La madurez no está en dejar de abrir Excel. La madurez está en saber para qué sí usarlo, para qué no y en qué momento una tarea ya merece vivir dentro del PIM.
Cómo uso Excel hoy sin volver al caos de antes
Hoy trabajo con una regla bastante simple: si el dato necesita mantenerse, gobernarse, enriquecerse y distribuirse en el tiempo, debe vivir en el PIM.
En cambio, si necesito revisar, preparar, comparar, depurar o analizar una situación puntual, una hoja de cálculo sigue siendo útil. Y cuando una tarea empieza a repetirse demasiado en Excel, la tomo como una señal: probablemente ya llegó el momento de convertirla en proceso, validación o estructura dentro del sistema.

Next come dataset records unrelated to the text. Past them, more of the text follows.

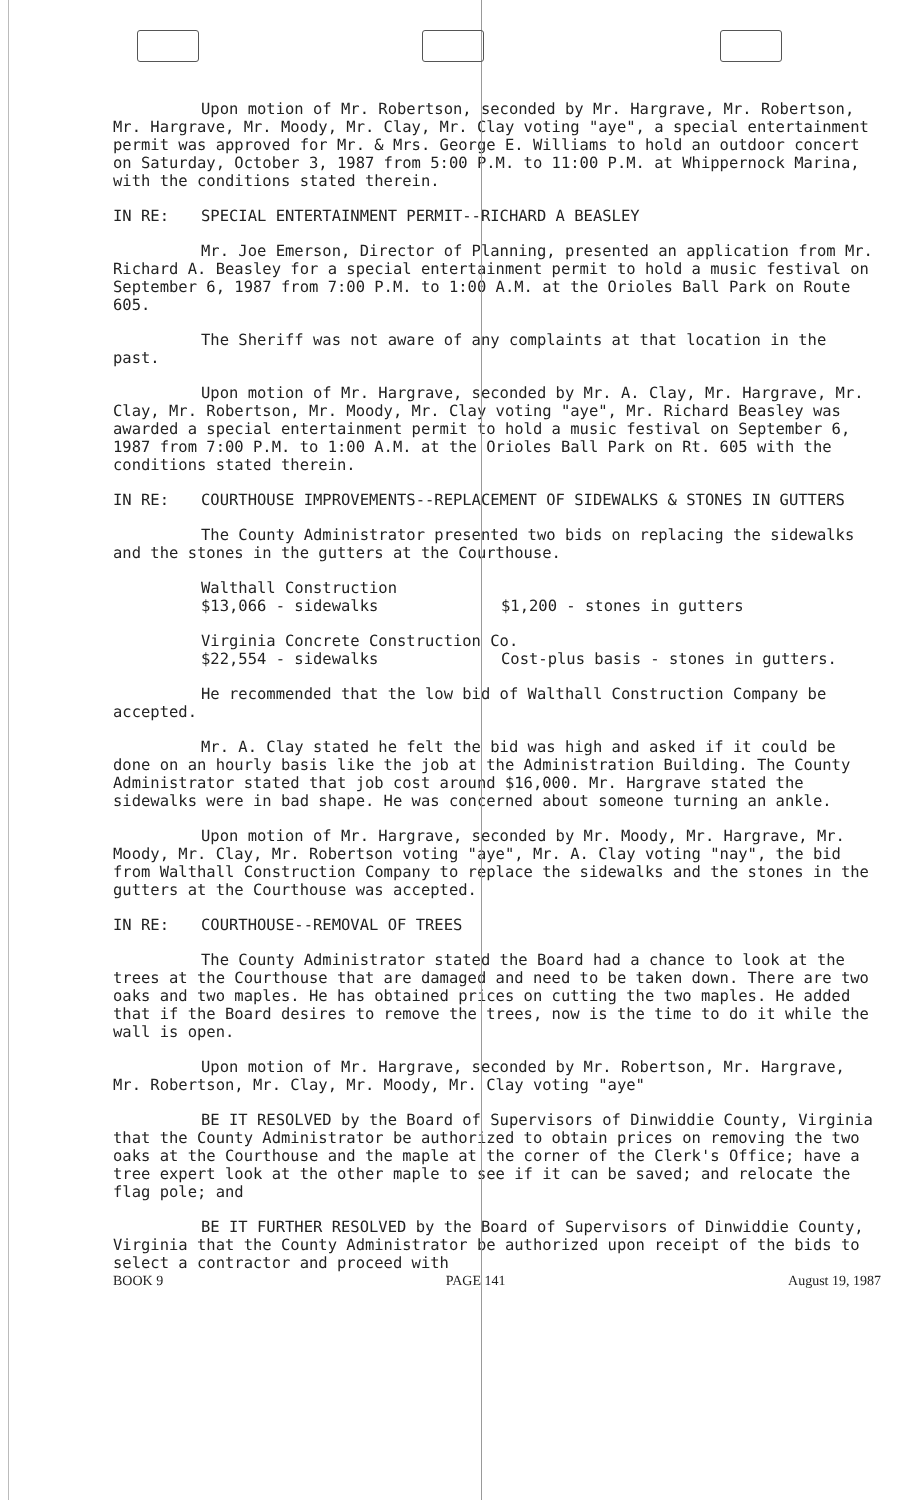Upon motion of Mr. Robertson, seconded by Mr. Hargrave, Mr. Robertson, Mr. Hargrave, Mr. Moody, Mr. Clay, Mr. Clay voting "aye", a special entertainment permit was approved for Mr. & Mrs. George E. Williams to hold an outdoor concert on Saturday, October 3, 1987 from 5:00 P.M. to 11:00 P.M. at Whippernock Marina, with the conditions stated therein.
IN RE: SPECIAL ENTERTAINMENT PERMIT--RICHARD A BEASLEY
Mr. Joe Emerson, Director of Planning, presented an application from Mr. Richard A. Beasley for a special entertainment permit to hold a music festival on September 6, 1987 from 7:00 P.M. to 1:00 A.M. at the Orioles Ball Park on Route 605.
The Sheriff was not aware of any complaints at that location in the past.
Upon motion of Mr. Hargrave, seconded by Mr. A. Clay, Mr. Hargrave, Mr. Clay, Mr. Robertson, Mr. Moody, Mr. Clay voting "aye", Mr. Richard Beasley was awarded a special entertainment permit to hold a music festival on September 6, 1987 from 7:00 P.M. to 1:00 A.M. at the Orioles Ball Park on Rt. 605 with the conditions stated therein.
IN RE: COURTHOUSE IMPROVEMENTS--REPLACEMENT OF SIDEWALKS & STONES IN GUTTERS
The County Administrator presented two bids on replacing the sidewalks and the stones in the gutters at the Courthouse.
Walthall Construction
$13,066 - sidewalks $1,200 - stones in gutters
Virginia Concrete Construction Co.
$22,554 - sidewalks Cost-plus basis - stones in gutters.
He recommended that the low bid of Walthall Construction Company be accepted.
Mr. A. Clay stated he felt the bid was high and asked if it could be done on an hourly basis like the job at the Administration Building. The County Administrator stated that job cost around $16,000. Mr. Hargrave stated the sidewalks were in bad shape. He was concerned about someone turning an ankle.
Upon motion of Mr. Hargrave, seconded by Mr. Moody, Mr. Hargrave, Mr. Moody, Mr. Clay, Mr. Robertson voting "aye", Mr. A. Clay voting "nay", the bid from Walthall Construction Company to replace the sidewalks and the stones in the gutters at the Courthouse was accepted.
IN RE: COURTHOUSE--REMOVAL OF TREES
The County Administrator stated the Board had a chance to look at the trees at the Courthouse that are damaged and need to be taken down. There are two oaks and two maples. He has obtained prices on cutting the two maples. He added that if the Board desires to remove the trees, now is the time to do it while the wall is open.
Upon motion of Mr. Hargrave, seconded by Mr. Robertson, Mr. Hargrave, Mr. Robertson, Mr. Clay, Mr. Moody, Mr. Clay voting "aye"
BE IT RESOLVED by the Board of Supervisors of Dinwiddie County, Virginia that the County Administrator be authorized to obtain prices on removing the two oaks at the Courthouse and the maple at the corner of the Clerk's Office; have a tree expert look at the other maple to see if it can be saved; and relocate the flag pole; and
BE IT FURTHER RESOLVED by the Board of Supervisors of Dinwiddie County, Virginia that the County Administrator be authorized upon receipt of the bids to select a contractor and proceed with
BOOK 9 PAGE 141 August 19, 1987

Ese criterio me ayuda a no romantizar la planilla, pero tampoco a descartarla por prejuicio. Me interesa más usar cada herramienta donde aporta valor que pelearme con ella por lo que no fue diseñada para hacer.
Conclusión
Mi relación con Excel mejoró el día en que dejé de pedirle que sostuviera sola un catálogo entero. Después de implementar PIMs, la hoja sigue ahí y sigue teniendo sentido, pero ya no como centro improvisado del dato. Ahora ocupa un lugar más honesto y más útil: acompaña, prepara, revisa y ayuda. Y cuando cada herramienta ocupa el lugar que le corresponde, el trabajo deja de parecer una cadena de parches y empieza a sentirse, por fin, como un sistema.